Monday, September 17, 2007

First Annual W.W. Krippaehne Lecture

This morning's surgical grand rounds saw the presentation of the first annual William Krippaehne Lecture in Surgical Education delivered by guest speakers Gunnar Ahlberg, M.D., and Stig Ramel, M.D., of the Karolinska Institute.

Kicking off the event, Dr. Richard Mullins began with a short biographical sketch of William Wonn Krippaehne, M.D., alumnus and former chair of surgery here at the Medical School. Krippaehne was born in Douglas, AK, to a mining engineer and a nurse. Shortly after the mine flooded four years later, the family relocated to Puyallup, WA, and the young William rarely strayed far from the Pacific Northwest after that. As the lecture brochure concludes, "Teaching was an integral part of Dr. Krippaehne's entire professional life. His life long vocation was to provide the best environment possible at Oregon's Medical School for education." To honor and recognize Krippaehne's contributions to surgical education at the school, the Dept. of Surgery has created this yearly lecture on the topic of surgical education.

The inaugural lecture speakers, Ahlberg and Ramel, both hail from Sweden, recognized as the birthplace of virtual reality simulation and its use in surgical education. Their talk, "Integrating Skills Training in Formal Surgical Education," discussed their research on the use of simulation programs in training surgeons to perform common, but challenging, surgical procedures. Replacing the century-old Halsted model of surgical education (See one, do one, teach one), training programs predicated on the achievement of proficiency levels in simulated programs do seem to affect the learning curve for some procedures. After conducting controlled studies with students in Sweden, Ahlberg and his colleagues still came to the conclusion the teaching surgeon has the greatest impact on student proficiency. It still matters what your teacher is like--whether s/he is technically proficient, whether s/he can convey key points, whether s/he can connect with students in the learning environment. That is, we still need our William Krippaehnes.

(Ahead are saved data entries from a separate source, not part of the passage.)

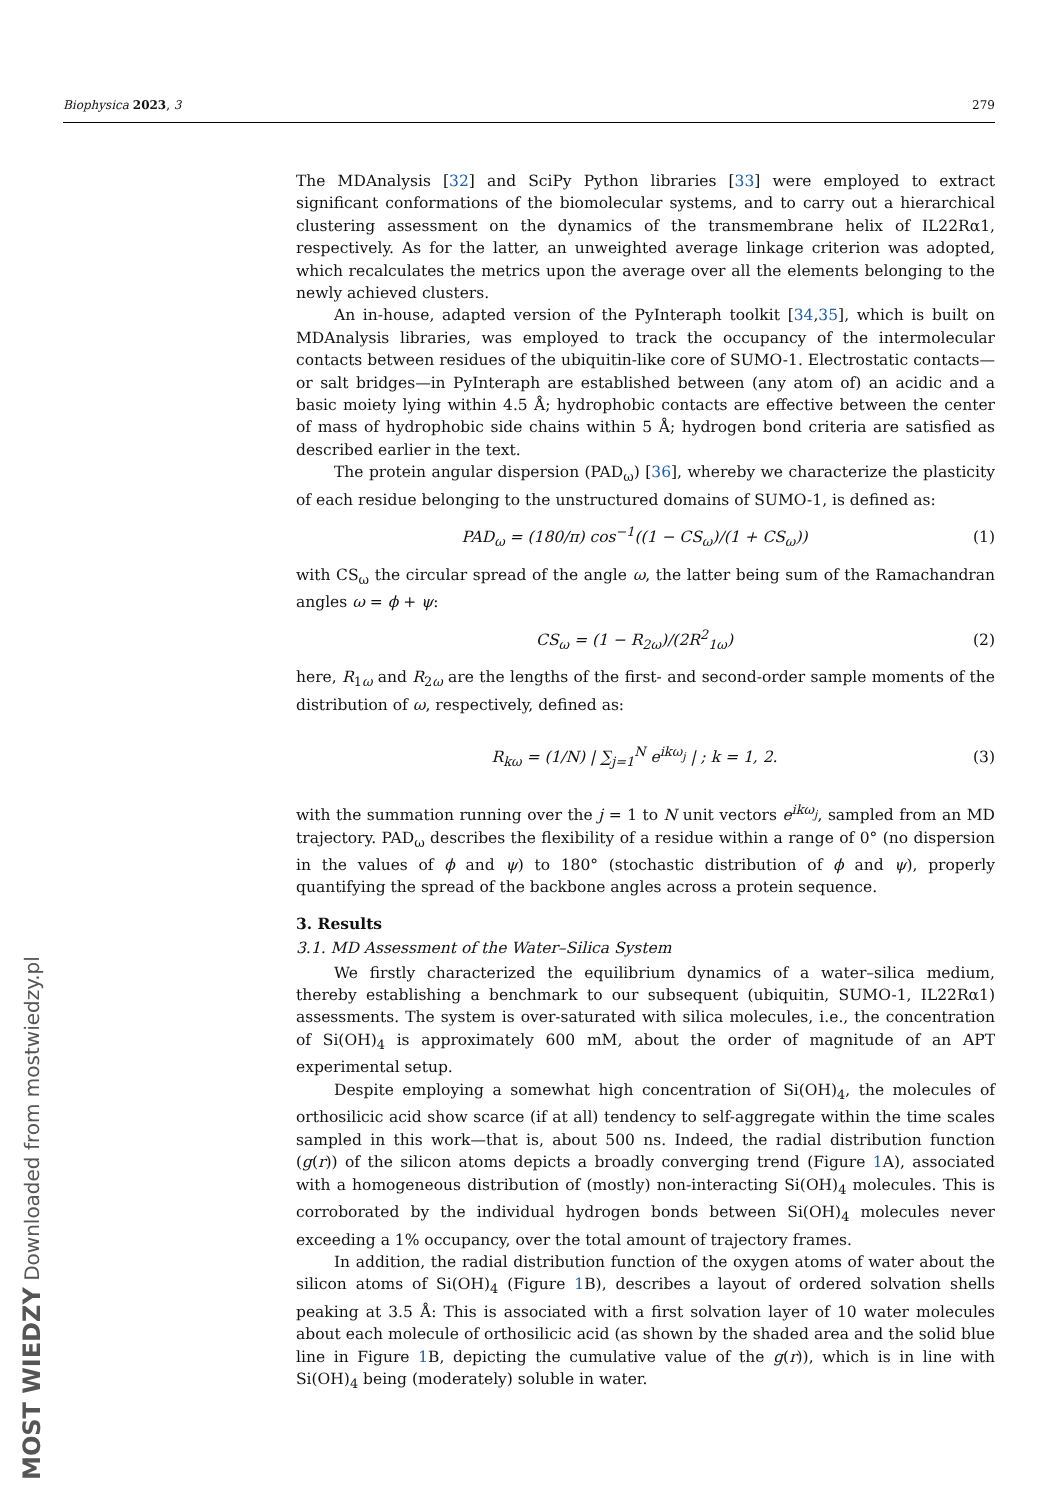Biophysica 2023, 3 279
The MDAnalysis [32] and SciPy Python libraries [33] were employed to extract significant conformations of the biomolecular systems, and to carry out a hierarchical clustering assessment on the dynamics of the transmembrane helix of IL22Rα1, respectively. As for the latter, an unweighted average linkage criterion was adopted, which recalculates the metrics upon the average over all the elements belonging to the newly achieved clusters.
An in-house, adapted version of the PyInteraph toolkit [34,35], which is built on MDAnalysis libraries, was employed to track the occupancy of the intermolecular contacts between residues of the ubiquitin-like core of SUMO-1. Electrostatic contacts—or salt bridges—in PyInteraph are established between (any atom of) an acidic and a basic moiety lying within 4.5 Å; hydrophobic contacts are effective between the center of mass of hydrophobic side chains within 5 Å; hydrogen bond criteria are satisfied as described earlier in the text.
The protein angular dispersion (PAD<sub>ω</sub>) [36], whereby we characterize the plasticity of each residue belonging to the unstructured domains of SUMO-1, is defined as:
PAD<sub>ω</sub> = (180/π) cos<sup>−1</sup>((1 − CS<sub>ω</sub>)/(1 + CS<sub>ω</sub>)) (1)
with CS<sub>ω</sub> the circular spread of the angle ω, the latter being sum of the Ramachandran angles ω = ϕ + ψ:
CS<sub>ω</sub> = (1 − R<sub>2ω</sub>)/(2R<sup>2</sup><sub>1ω</sub>) (2)
here, R<sub>1ω</sub> and R<sub>2ω</sub> are the lengths of the first- and second-order sample moments of the distribution of ω, respectively, defined as:
R<sub>kω</sub> = (1/N) | ∑<sub>j=1</sub><sup>N</sup> e<sup>ikω<sub>j</sub></sup> | ; k = 1, 2. (3)
with the summation running over the j = 1 to N unit vectors e<sup>ikω<sub>j</sub></sup>, sampled from an MD trajectory. PAD<sub>ω</sub> describes the flexibility of a residue within a range of 0° (no dispersion in the values of ϕ and ψ) to 180° (stochastic distribution of ϕ and ψ), properly quantifying the spread of the backbone angles across a protein sequence.
3. Results
3.1. MD Assessment of the Water–Silica System
We firstly characterized the equilibrium dynamics of a water–silica medium, thereby establishing a benchmark to our subsequent (ubiquitin, SUMO-1, IL22Rα1) assessments. The system is over-saturated with silica molecules, i.e., the concentration of Si(OH)<sub>4</sub> is approximately 600 mM, about the order of magnitude of an APT experimental setup.
Despite employing a somewhat high concentration of Si(OH)<sub>4</sub>, the molecules of orthosilicic acid show scarce (if at all) tendency to self-aggregate within the time scales sampled in this work—that is, about 500 ns. Indeed, the radial distribution function (g(r)) of the silicon atoms depicts a broadly converging trend (Figure 1 A), associated with a homogeneous distribution of (mostly) non-interacting Si(OH)<sub>4</sub> molecules. This is corroborated by the individual hydrogen bonds between Si(OH)<sub>4</sub> molecules never exceeding a 1% occupancy, over the total amount of trajectory frames.
In addition, the radial distribution function of the oxygen atoms of water about the silicon atoms of Si(OH)<sub>4</sub> (Figure 1 B), describes a layout of ordered solvation shells peaking at 3.5 Å: This is associated with a first solvation layer of 10 water molecules about each molecule of orthosilicic acid (as shown by the shaded area and the solid blue line in Figure 1 B, depicting the cumulative value of the g(r)), which is in line with Si(OH)<sub>4</sub> being (moderately) soluble in water.
MOST WIEDZY Downloaded from mostwiedzy.pl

In the Q&A following the talk, a few of the surgeons in the audience brought up issues concerning the intangible aspects of surgery: surgical decision-making, gut feeling, patient-specific complications. When residents are trained on idealized patients in a virtual environment, where do those issues fit in? How can we pass on the knowledge that goes with the skill? Again, Krippaehne had it right: he expected students to know what was in the textbooks; he wanted to teach them how to reason, how to solve problems. The trainer remains the critical source of this education in analysis and synthesis.

I was put in mind of the new book Super Crunchers: Why Thinking-By-Numbers is the New Way to be Smart, by Ian Ayres. A review of it that I recently glanced at noted the coming divide between "super crunchers" and "intuitivists," those who make decisions based not on raw data but on a gut feeling. Will we ever have enough data to model all possible factors affecting any given outcome? Will computers ever be smart enough to teach us wisdom and restraint? Only time will tell. In the meanwhile, make sure your surgeon has done at least 200 colonoscopies before you go in for yours. Trust me--you'll thank yourself later.